'''

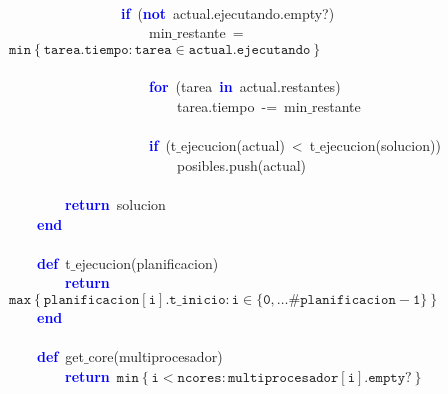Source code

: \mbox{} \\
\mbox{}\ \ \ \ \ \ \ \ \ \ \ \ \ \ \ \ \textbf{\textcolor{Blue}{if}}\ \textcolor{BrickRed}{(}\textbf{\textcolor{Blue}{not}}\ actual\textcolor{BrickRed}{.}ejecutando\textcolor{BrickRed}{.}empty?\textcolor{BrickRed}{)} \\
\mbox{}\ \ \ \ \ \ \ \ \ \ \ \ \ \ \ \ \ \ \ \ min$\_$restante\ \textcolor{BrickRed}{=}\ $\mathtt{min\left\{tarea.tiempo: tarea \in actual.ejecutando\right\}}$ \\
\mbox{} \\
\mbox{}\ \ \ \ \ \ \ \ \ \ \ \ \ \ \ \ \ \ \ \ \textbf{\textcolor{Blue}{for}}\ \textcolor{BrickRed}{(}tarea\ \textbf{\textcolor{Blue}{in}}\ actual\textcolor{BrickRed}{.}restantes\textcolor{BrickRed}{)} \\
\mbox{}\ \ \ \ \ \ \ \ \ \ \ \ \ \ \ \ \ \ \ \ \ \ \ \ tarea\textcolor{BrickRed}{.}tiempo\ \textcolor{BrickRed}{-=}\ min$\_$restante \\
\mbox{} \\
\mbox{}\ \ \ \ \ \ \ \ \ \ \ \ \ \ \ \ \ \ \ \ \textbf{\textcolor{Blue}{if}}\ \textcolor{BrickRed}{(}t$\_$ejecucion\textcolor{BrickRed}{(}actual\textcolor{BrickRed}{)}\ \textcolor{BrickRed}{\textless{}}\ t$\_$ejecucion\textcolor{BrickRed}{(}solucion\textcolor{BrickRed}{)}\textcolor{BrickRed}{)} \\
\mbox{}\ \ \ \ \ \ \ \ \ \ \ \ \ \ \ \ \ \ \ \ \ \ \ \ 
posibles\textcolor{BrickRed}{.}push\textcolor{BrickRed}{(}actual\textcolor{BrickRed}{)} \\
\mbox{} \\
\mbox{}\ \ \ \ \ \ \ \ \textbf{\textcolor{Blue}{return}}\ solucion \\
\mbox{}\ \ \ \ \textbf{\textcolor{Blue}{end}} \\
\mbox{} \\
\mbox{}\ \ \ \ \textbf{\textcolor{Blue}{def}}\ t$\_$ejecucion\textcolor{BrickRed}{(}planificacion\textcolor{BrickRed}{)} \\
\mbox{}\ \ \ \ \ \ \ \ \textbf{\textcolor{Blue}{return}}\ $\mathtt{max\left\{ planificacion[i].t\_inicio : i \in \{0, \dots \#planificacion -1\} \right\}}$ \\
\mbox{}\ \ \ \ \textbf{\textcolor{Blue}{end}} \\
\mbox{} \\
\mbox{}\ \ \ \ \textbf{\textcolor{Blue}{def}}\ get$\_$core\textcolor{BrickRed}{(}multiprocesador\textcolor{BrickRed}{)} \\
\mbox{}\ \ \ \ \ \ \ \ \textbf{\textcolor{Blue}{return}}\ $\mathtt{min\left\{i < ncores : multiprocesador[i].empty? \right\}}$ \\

'''
'''

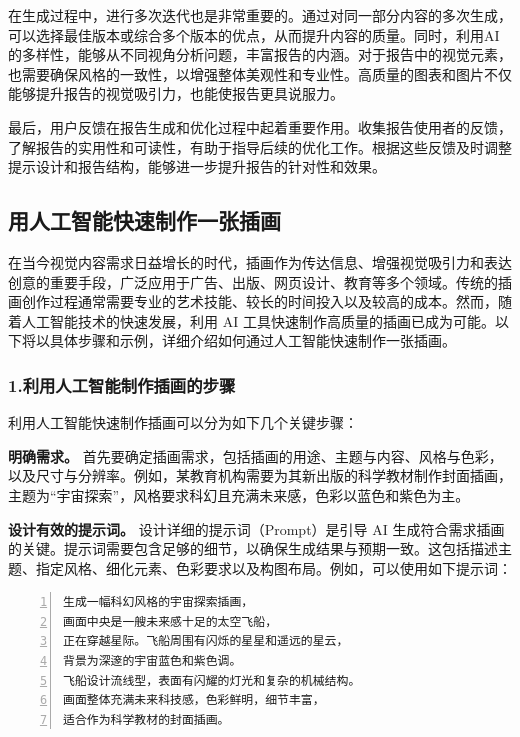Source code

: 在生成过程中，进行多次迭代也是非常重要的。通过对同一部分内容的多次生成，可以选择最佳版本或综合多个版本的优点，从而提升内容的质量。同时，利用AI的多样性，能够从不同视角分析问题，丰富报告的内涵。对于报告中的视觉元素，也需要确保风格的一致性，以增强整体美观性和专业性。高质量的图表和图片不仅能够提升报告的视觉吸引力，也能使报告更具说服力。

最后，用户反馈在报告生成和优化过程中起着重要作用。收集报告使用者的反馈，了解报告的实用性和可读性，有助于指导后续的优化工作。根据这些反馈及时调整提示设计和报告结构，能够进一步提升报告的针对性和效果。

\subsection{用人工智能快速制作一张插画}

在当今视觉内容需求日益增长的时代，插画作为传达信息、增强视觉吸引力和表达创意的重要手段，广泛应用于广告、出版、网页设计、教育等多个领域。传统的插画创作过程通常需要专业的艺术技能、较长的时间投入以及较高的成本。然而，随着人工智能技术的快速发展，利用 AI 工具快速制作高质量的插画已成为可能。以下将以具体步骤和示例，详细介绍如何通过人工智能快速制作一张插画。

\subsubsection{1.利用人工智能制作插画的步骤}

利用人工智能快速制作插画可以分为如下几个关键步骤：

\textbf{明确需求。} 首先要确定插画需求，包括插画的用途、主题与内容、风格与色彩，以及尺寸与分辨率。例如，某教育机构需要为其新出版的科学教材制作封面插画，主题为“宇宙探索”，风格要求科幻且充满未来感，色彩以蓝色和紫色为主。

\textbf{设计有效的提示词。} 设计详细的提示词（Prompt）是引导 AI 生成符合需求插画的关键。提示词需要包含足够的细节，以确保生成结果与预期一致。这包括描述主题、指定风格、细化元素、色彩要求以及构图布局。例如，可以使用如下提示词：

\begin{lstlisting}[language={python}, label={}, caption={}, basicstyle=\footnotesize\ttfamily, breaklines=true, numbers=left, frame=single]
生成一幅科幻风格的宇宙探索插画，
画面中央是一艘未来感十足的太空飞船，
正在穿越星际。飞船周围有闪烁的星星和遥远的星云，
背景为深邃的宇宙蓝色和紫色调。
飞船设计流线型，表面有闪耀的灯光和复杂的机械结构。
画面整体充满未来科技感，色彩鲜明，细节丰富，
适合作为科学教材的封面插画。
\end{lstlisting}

'''

• WORK REQUIRED: Go through the material and copy out every line with "tarea" in it.

• SOLUTION:
\mbox{}\ \ \ \ \ \ \ \ \ \ \ \ \ \ \ \ \ \ \ \ min$\_$restante\ \textcolor{BrickRed}{=}\ $\mathtt{min\left\{tarea.tiempo: tarea \in actual.ejecutando\right\}}$ \\
\mbox{}\ \ \ \ \ \ \ \ \ \ \ \ \ \ \ \ \ \ \ \ \textbf{\textcolor{Blue}{for}}\ \textcolor{BrickRed}{(}tarea\ \textbf{\textcolor{Blue}{in}}\ actual\textcolor{BrickRed}{.}restantes\textcolor{BrickRed}{)} \\
\mbox{}\ \ \ \ \ \ \ \ \ \ \ \ \ \ \ \ \ \ \ \ \ \ \ \ tarea\textcolor{BrickRed}{.}tiempo\ \textcolor{BrickRed}{-=}\ min$\_$restante \\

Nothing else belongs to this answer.